Technology

# Awesome Animation Shows Gravity on Different Planets by Smashing a Car

The influence of gravity on a falling item on different planets in our solar system, according to this awesome animation shared to Reddit by u/asianj1m, featuring a humorous example of the Sun at the conclusion (seriously, watch it to the end). The animation depicts a giant bundle of wood falling from the sky onto a vehicle, which smashes to varied degrees depending on the planet, using a physics simulator video game called beamNG. Drive to illustrate how gravity might influence a falling item.

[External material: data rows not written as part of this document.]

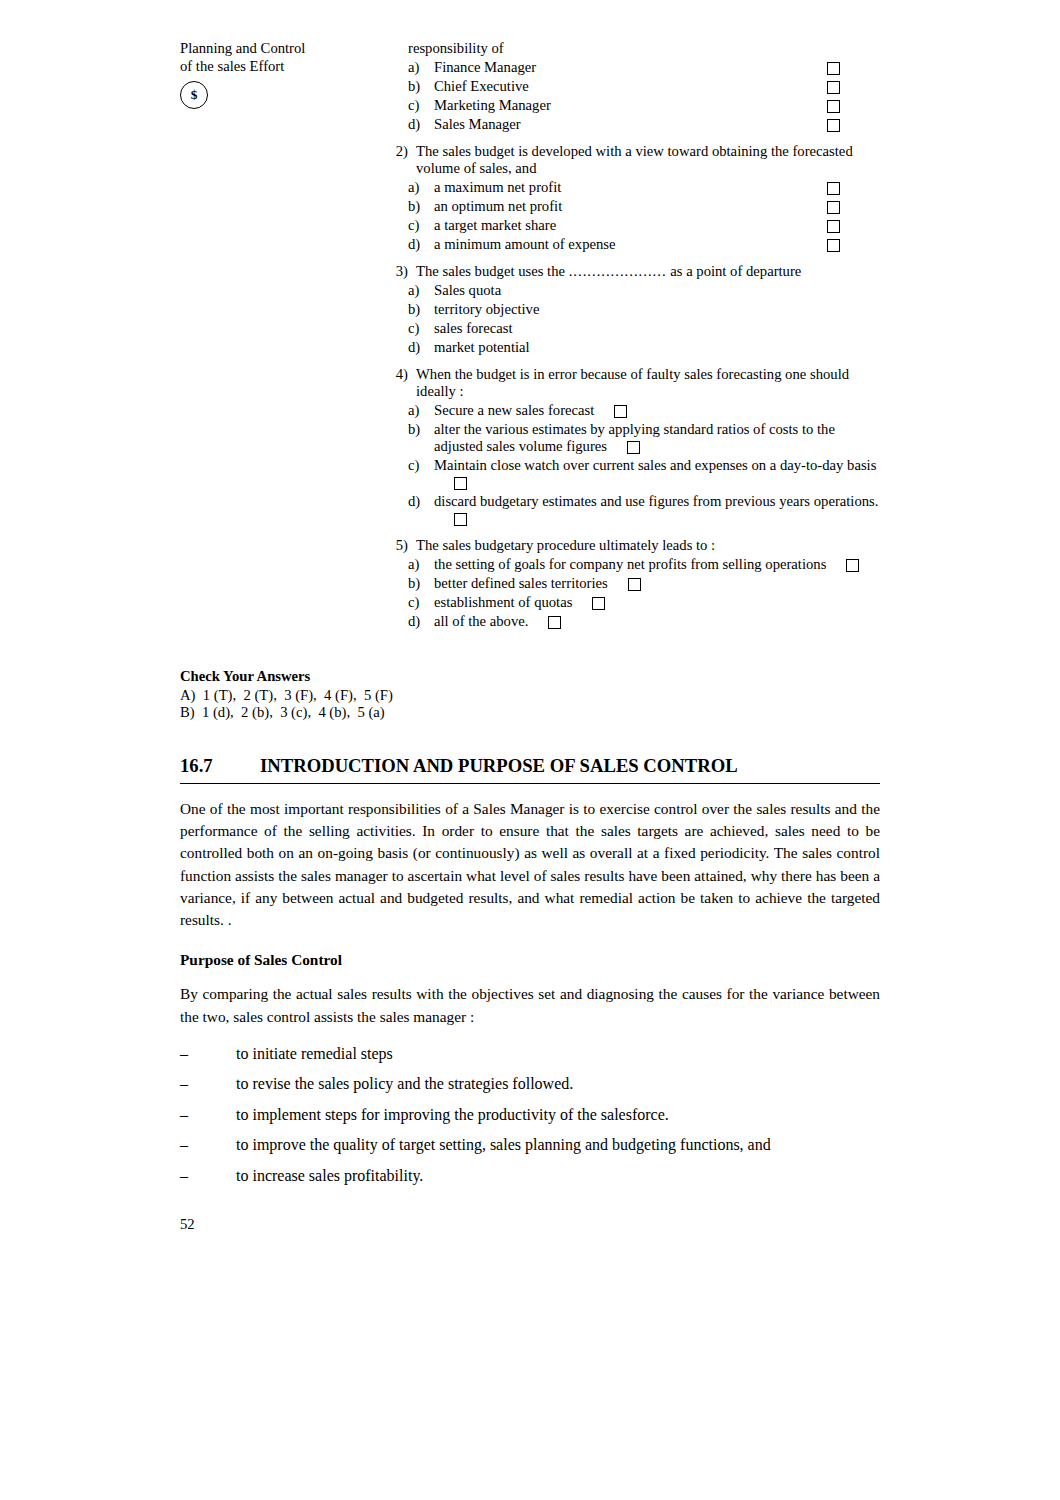Planning and Control
of the sales Effort
$
responsibility of
a) Finance Manager
b) Chief Executive
c) Marketing Manager
d) Sales Manager
2)
The sales budget is developed with a view toward obtaining the forecasted volume of sales, and
a) a maximum net profit
b) an optimum net profit
c) a target market share
d) a minimum amount of expense
3)
The sales budget uses the ..................... as a point of departure
a) Sales quota
b) territory objective
c) sales forecast
d) market potential
4)
When the budget is in error because of faulty sales forecasting one should ideally :
a) Secure a new sales forecast
b) alter the various estimates by applying standard ratios of costs to the adjusted sales volume figures
c) Maintain close watch over current sales and expenses on a day-to-day basis
d) discard budgetary estimates and use figures from previous years operations.
5)
The sales budgetary procedure ultimately leads to :
a) the setting of goals for company net profits from selling operations
b) better defined sales territories
c) establishment of quotas
d) all of the above.
Check Your Answers
A) 1 (T), 2 (T), 3 (F), 4 (F), 5 (F)
B) 1 (d), 2 (b), 3 (c), 4 (b), 5 (a)
16.7 INTRODUCTION AND PURPOSE OF SALES CONTROL
One of the most important responsibilities of a Sales Manager is to exercise control over the sales results and the performance of the selling activities. In order to ensure that the sales targets are achieved, sales need to be controlled both on an on-going basis (or continuously) as well as overall at a fixed periodicity. The sales control function assists the sales manager to ascertain what level of sales results have been attained, why there has been a variance, if any between actual and budgeted results, and what remedial action be taken to achieve the targeted results. .
Purpose of Sales Control
By comparing the actual sales results with the objectives set and diagnosing the causes for the variance between the two, sales control assists the sales manager :
to initiate remedial steps
to revise the sales policy and the strategies followed.
to implement steps for improving the productivity of the salesforce.
to improve the quality of target setting, sales planning and budgeting functions, and
to increase sales profitability.
52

The automobile and pallet bounce happily for those with low gravity, but what about the gas giants and the Sun? You may now add gravity to the list of reasons why you shouldn’t stand on them. Take a look at the following animation: If you still don’t have a good enough sense of each planet’s gravity, these figures might be able to help.

The gravity on Earth is 9.8 meters per second2 (32.2 feet per second2), which means that when you descend towards the Earth, you are accelerating at 9.8 meters per second for every second you are falling. Our beloved long-lost buddy Pluto, with a gravity of 0.62 m/s2 (2.0 ft/s2), is the smallest celestial body depicted in the animation. Falling from Pluto would be a long process, taking about 16 seconds to reach the same velocity as falling from Earth in 1 second. However, if you were to fall on the Sun, you’d find yourself moving at a breakneck speed. The Sun’s gravity is 274 m/s2 (899.0 ft/s2), or about 30 times that of the Earth.

As you can see in the image above, the automobile is already crushed into the ground (or, in this case, flaming plasma) by its own weight, but the wood completely shatters it. So there you have it: don’t stand on the Sun when falling timber is falling. You now know.

Bill Nye the Science Guy’s motto for a long time has been “Science rules,” and a funny viral video showcasing surface gravity on many planets shows Nye true. An animation depicts a blue car continuously being struck by a bundle of two-by-fours in the video, which was submitted on Reddit by u/Multipace under the subreddit r/InterestingAsF*ck, depicting the damage if the drop occurred at different locations across our solar system.